The DA21 text is really just a test case I threw together so we can see how the dictionary works. We are working on getting all the Chinese texts on SC, and you will see some progress on this in the next few months. I have prepared editions of the Chinese Vinaya texts based on the CBETA edition, but reorganizing everything so that it is based on logical divisions rather than juan breaks. In addition, these texts include detailed correspondences. We have another team member working on the Sutta texts, and hopefully we will see them online soon as well.

Thanks for this, you are quite right. We will correct it. Please let us know any other mistakes!

Hi Qianxi,


Thanks so much, this is very useful. I will pass it on to our team.


Our coverage of the Khuddaka, and the verses in general, is very incomplete. Originally SC started as a set of parallels for the 4 nikayas/agamas. Recently I have been developing full parallels for the Vinaya; this and the Abhidhamma will be added before the end of the year. But the Khuddaka remains largely incomplete. Not for want of interest, just for lack of someone to do the work. Ideally we would develop a full database of verse parallels. This would be a huge job, but no bigger than, say the Vinaya: so far I have identified over 6000 specific instances of rules in the Bhikkhu Patimokkha alone.


As with so many other areas, much of the work has been done, but in bits and pieces, and what is needed is to pull all the data together and put it to work.

Thanks for the info. We'd definitely like to include it in SC, but it may take a little time to get to it. Meanwhile, if you know of any other modern translations of the Pali canon into Chinese, or, for that matter, translations of any early Buddhist texts into Chinese, we'd love to hear of them.

Thanks so much, William.


We are in the final testing phases of the next upgrade. The entire code base has been rewritten, including a dedicated search engine, and many new texts, mainly Sanskrit and English translations of Chinese Agama texts. You'll see these on the live site starting in a week or two.

Hi Sybil,


Thanks for the feedback. Using the whole name of the language would take up quite a bit of space, though.

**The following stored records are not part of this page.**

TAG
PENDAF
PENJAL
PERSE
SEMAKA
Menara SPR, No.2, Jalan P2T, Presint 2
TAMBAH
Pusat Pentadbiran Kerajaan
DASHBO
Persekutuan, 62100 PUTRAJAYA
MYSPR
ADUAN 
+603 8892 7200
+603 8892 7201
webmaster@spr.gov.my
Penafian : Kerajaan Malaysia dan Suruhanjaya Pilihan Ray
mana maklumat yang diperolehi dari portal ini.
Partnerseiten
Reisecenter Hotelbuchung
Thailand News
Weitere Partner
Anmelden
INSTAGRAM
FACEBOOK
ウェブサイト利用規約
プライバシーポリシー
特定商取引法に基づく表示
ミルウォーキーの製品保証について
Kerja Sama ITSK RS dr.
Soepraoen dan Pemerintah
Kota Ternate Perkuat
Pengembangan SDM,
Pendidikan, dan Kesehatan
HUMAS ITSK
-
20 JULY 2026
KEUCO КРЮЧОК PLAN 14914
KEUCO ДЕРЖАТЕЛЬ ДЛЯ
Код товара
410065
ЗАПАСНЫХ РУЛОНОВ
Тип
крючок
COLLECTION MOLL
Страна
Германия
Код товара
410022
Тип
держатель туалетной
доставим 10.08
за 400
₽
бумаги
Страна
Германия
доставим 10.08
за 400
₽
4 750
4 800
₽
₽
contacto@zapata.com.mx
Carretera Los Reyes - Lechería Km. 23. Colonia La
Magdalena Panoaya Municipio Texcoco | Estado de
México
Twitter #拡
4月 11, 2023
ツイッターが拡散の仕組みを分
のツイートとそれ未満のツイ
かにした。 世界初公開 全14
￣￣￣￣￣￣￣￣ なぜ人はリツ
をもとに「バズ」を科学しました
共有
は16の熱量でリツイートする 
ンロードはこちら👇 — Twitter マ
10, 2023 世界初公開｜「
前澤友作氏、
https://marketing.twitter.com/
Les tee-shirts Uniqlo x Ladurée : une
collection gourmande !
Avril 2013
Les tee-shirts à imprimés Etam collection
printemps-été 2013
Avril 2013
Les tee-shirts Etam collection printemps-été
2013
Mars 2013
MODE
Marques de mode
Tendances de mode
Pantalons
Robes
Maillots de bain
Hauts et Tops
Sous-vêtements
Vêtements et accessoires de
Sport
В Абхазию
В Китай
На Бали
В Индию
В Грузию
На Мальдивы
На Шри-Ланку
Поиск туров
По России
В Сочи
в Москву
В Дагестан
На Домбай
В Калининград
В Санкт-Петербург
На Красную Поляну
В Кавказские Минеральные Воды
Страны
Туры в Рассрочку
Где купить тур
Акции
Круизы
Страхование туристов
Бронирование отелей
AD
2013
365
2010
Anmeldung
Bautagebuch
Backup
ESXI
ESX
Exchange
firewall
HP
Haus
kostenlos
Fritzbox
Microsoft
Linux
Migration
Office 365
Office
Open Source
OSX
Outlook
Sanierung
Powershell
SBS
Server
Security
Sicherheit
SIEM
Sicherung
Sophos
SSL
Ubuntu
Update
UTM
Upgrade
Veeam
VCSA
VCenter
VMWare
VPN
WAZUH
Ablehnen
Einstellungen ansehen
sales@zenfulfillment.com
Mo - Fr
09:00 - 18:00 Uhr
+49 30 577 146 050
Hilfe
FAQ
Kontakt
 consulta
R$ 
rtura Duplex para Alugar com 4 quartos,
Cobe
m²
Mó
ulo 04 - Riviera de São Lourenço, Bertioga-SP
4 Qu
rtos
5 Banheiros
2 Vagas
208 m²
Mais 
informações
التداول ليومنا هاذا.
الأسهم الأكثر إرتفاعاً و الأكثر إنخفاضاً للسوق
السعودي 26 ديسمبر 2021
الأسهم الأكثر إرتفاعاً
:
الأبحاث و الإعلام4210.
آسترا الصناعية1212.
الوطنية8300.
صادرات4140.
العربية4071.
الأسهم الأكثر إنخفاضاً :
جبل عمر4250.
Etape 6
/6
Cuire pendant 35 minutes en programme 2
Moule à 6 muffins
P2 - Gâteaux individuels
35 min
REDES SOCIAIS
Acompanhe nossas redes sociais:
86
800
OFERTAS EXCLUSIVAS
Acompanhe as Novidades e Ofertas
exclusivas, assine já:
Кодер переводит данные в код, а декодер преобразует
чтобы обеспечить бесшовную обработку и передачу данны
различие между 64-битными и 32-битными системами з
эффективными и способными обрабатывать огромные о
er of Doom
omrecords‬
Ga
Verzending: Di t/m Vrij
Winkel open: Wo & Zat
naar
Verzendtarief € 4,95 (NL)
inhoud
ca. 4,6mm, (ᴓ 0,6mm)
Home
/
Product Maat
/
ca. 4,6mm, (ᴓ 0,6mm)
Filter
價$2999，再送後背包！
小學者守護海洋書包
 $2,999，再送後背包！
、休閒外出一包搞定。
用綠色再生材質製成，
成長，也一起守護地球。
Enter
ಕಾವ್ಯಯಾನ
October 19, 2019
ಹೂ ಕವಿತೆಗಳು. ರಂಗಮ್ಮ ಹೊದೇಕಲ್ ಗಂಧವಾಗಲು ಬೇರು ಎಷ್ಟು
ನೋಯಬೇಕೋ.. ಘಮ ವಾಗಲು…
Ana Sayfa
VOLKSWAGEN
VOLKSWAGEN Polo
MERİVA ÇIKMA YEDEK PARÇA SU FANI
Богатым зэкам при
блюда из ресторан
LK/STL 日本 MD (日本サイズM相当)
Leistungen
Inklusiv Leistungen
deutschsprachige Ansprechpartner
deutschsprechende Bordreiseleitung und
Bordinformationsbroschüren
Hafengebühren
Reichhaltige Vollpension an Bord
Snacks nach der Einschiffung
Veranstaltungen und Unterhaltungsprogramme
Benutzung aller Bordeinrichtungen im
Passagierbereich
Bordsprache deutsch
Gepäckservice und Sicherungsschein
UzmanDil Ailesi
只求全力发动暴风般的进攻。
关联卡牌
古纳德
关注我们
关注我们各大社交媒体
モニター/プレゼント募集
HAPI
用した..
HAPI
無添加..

I'll bear it in mind, but unless we get more feedback I don't think this is something we need to address. (Incidentally, the syllable chosen has it's own symbolic importance, which comes across better in the non-Latin scripts. "Ka" is the first aksara (or "element", i.e syallable) in Indic scripts.)



Thanks, Ludo, I'll have a look at that. Colors can appear very differently on different screens, and to different eyes! We're a bit tight for time right now, but I'll see if I can tweak the contrast.